Well, I got interrupted three times in composing an answer so some of this will be redundant with the intervening 6 posts or so. I used to work freelancing in a dozen or so studios doing product and model photography in studio and on location.
Hot lights (continuous tungsten sources) are great for seeing exactly how your lighting is working, but they are often underpowered for use with slower portrait films, and if you get hot lights that are bright enough to stop motion and use middle apertures, it often becomes painfully hot and bright for the subject. You can give models a 'sunburn' pretty easily with a quartz light and no scrim or diffusion. You might find that you quickly outgrow a beginner's SV three light starter kit unless you keep your project small and only shoot one person with lights pretty close in to the subject.
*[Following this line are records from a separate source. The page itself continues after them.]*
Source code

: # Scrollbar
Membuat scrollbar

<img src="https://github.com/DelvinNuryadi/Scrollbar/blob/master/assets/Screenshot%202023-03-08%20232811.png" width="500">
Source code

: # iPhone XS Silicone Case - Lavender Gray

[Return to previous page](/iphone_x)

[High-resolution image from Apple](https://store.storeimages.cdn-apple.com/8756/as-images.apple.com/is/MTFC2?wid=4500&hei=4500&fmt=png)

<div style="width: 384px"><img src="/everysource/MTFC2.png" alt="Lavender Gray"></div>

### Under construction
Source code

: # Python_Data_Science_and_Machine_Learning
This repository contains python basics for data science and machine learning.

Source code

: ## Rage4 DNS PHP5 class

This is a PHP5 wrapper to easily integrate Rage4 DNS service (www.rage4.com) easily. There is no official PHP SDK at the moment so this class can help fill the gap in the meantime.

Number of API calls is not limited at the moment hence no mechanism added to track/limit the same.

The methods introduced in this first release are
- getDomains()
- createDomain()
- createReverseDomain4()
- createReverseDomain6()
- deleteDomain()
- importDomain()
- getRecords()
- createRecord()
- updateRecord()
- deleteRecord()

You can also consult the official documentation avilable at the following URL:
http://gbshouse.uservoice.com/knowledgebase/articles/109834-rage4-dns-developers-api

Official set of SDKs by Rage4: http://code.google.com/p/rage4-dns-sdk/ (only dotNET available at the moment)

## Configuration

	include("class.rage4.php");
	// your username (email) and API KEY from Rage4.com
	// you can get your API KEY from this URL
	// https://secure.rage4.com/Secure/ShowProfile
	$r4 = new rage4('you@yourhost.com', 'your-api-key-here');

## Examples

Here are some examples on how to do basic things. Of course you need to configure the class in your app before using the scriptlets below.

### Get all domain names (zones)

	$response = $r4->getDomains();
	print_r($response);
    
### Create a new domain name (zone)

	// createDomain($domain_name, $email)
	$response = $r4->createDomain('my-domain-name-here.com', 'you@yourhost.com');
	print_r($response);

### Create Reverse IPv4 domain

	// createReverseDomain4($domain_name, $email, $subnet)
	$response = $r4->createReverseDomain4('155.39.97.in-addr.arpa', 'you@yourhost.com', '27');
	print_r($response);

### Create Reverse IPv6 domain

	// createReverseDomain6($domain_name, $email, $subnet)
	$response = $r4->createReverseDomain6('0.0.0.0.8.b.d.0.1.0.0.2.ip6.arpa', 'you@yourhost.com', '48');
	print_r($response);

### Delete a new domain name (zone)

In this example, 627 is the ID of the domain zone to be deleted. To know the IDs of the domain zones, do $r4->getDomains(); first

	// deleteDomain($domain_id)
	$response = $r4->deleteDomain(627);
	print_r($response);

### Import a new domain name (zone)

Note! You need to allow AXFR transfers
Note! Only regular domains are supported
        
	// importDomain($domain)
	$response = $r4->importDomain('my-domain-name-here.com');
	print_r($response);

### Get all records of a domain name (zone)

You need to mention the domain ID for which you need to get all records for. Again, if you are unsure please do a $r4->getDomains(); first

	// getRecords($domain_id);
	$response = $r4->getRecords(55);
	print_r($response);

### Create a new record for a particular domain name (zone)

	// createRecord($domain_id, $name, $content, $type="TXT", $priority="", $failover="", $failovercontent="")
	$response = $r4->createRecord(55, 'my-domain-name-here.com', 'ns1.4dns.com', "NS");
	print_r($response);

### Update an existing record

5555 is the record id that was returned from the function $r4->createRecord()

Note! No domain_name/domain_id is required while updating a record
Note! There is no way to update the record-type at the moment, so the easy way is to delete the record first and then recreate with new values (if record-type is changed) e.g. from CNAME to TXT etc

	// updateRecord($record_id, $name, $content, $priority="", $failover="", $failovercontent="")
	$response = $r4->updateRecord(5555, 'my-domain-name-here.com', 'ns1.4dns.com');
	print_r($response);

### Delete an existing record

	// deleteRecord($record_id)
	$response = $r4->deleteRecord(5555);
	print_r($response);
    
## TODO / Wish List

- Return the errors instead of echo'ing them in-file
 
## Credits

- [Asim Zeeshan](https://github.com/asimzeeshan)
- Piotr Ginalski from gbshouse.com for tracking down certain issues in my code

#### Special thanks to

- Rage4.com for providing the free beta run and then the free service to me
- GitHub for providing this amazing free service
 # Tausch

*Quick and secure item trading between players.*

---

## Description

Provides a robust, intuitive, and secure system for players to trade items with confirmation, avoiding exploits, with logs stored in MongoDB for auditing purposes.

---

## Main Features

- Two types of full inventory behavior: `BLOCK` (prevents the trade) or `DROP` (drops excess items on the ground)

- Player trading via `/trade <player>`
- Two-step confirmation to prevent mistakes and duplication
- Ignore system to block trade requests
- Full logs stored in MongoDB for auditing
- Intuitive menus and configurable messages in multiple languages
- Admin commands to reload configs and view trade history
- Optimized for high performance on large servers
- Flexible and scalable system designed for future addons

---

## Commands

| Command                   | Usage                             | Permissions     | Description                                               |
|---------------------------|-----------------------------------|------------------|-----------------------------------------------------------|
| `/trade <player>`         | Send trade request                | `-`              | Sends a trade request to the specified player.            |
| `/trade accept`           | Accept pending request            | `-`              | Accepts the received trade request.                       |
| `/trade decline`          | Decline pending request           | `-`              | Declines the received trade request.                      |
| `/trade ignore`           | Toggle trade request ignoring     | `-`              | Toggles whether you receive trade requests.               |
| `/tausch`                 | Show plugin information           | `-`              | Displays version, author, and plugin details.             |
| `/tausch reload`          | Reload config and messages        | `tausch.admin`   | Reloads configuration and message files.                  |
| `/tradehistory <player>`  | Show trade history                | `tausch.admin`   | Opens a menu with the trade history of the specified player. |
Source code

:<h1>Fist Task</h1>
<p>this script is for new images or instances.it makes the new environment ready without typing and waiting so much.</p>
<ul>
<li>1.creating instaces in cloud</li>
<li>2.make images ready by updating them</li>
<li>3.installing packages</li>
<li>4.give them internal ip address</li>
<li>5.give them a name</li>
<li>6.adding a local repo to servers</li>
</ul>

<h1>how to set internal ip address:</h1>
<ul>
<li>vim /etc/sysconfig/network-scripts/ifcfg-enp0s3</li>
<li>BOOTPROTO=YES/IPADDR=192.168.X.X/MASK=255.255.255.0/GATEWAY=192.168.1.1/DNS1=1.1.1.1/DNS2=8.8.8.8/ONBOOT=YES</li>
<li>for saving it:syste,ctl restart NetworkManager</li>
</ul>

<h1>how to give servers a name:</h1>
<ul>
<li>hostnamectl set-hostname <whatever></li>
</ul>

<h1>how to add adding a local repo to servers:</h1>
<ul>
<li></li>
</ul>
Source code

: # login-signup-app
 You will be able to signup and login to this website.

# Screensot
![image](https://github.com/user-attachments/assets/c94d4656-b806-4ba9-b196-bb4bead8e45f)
Studio flash and hot shoe flash often don't give a very good sense of the lighting balance with multiple heads in use, and their modeling lights sometimes don't track with your adjustments to the flash intensity. Hot shoe units give you no modeling lights at all. Studios that used flash with film went through polaroid materials by the case to check lighting.
Starting out with three light kits can become confusing and complex for someone new to lighting. Search the web for 'one light portraits' for a lot of ideas. Learning to use one light and fill with reflectors is both a great way to learn, and a good way to guard against unnatural looking 'overlighting'. Home made scrims (rip-stop white nylon), diffusers, foam core, aluminum foil, silvered car windshield reflectors, and many other methods are documented online. Reflectors can often substitute for a second, third, or multiple light sources if you use them properly. The Strobist blog and DIYphotography websites (and others) are good for ideas, and the hardware, fabric store, and craft store are good sources of materials. If you start with just one light, you can afford a more powerful unit on the same budget and fill with inexpensive reflectors.
As with cameras, lighting hardware is not a substitute for understanding and ingenuity.
I'd also very highly recommend any edition of the book Light, Science, and Magic by Hunter and Fuqua (and Biver in later editions). If you read it, you'll be well on your way to understanding working with light, and know more about what you'll need for your purposes. A used one from Amazon for about $18 would do perfectly well. The behavior and physics of light hasn't changed much in the last couple of years.
I wouldn't make any specific recommendations though, unless I could sit down and ask you a lot of questions. There are just too many variables involved to answer such a generic question. How old are your kids? Will they sit still to pose? Do you want to spend a good deal of money on multiple lights up front, or are you willing to get one good brighter light source and build a larger kit as you need it?